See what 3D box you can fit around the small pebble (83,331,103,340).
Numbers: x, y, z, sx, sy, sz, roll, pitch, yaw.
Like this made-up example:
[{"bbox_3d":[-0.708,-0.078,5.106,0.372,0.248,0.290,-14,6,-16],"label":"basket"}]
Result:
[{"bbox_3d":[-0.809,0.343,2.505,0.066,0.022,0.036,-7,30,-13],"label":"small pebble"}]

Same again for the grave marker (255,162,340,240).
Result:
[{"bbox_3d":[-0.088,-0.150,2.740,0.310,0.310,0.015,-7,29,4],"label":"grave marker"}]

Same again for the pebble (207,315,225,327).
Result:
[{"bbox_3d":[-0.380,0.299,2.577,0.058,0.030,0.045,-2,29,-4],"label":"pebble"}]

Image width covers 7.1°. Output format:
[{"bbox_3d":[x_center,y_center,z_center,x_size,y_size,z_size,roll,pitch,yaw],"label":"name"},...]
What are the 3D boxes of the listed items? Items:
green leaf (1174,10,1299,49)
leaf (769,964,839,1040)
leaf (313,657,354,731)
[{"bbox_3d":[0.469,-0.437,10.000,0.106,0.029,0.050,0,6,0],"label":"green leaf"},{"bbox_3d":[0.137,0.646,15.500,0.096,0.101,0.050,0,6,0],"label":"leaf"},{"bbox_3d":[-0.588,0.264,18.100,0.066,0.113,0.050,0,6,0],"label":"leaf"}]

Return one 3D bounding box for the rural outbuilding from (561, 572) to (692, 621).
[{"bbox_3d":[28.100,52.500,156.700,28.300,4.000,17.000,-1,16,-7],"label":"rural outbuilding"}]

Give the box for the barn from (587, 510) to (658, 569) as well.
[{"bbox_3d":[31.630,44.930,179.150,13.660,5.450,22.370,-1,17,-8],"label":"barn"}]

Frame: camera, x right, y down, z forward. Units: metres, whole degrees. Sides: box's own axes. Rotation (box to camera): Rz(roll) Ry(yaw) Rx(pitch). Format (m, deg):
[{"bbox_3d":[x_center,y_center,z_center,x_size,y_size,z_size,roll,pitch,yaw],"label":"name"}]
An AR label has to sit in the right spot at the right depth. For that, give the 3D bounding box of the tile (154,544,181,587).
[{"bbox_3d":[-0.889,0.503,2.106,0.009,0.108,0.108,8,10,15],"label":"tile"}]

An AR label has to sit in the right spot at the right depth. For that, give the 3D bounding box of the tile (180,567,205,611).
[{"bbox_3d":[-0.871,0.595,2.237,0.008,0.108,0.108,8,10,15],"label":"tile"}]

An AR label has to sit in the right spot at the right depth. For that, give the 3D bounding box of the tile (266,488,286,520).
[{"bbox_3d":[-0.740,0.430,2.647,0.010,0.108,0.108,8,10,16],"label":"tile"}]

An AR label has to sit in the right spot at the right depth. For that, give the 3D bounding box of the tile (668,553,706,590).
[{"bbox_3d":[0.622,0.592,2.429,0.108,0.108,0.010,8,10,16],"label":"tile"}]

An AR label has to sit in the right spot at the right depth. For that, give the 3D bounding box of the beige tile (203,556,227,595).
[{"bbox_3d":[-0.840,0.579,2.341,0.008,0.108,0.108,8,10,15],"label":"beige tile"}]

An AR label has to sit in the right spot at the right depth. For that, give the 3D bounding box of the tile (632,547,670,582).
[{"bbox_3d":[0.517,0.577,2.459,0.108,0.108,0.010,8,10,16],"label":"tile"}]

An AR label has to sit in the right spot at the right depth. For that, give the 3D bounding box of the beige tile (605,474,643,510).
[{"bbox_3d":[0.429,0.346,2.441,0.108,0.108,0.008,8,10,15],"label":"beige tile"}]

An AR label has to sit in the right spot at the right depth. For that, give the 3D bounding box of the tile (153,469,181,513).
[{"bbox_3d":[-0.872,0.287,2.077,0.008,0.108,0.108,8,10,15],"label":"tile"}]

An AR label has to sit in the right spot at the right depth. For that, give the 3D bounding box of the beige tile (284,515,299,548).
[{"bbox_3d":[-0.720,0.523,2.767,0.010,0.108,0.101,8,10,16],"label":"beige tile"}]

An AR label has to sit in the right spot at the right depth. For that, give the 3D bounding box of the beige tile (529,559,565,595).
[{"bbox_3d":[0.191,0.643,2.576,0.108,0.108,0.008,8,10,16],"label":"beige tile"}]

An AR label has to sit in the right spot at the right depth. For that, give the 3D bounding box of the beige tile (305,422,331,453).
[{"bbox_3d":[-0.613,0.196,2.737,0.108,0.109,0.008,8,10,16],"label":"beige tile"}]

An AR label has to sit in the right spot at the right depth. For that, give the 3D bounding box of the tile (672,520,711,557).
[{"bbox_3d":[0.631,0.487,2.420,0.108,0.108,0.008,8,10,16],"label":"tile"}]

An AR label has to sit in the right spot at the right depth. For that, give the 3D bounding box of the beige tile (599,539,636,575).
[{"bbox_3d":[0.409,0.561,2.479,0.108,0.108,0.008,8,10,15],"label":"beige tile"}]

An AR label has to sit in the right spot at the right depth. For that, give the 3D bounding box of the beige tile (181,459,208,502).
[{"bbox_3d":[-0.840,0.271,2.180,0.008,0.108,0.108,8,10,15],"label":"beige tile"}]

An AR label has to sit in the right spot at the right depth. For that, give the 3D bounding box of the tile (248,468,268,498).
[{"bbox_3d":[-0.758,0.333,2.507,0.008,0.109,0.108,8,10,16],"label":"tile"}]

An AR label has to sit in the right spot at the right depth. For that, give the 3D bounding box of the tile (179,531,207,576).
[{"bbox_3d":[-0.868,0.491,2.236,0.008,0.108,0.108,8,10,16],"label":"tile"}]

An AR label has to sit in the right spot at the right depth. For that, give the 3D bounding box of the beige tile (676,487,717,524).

§

Action item:
Which lines hold the word "Same"? Return all of them from the records above.

Your response:
Same again for the grave marker (255,162,340,240).
Same again for the pebble (207,315,225,327).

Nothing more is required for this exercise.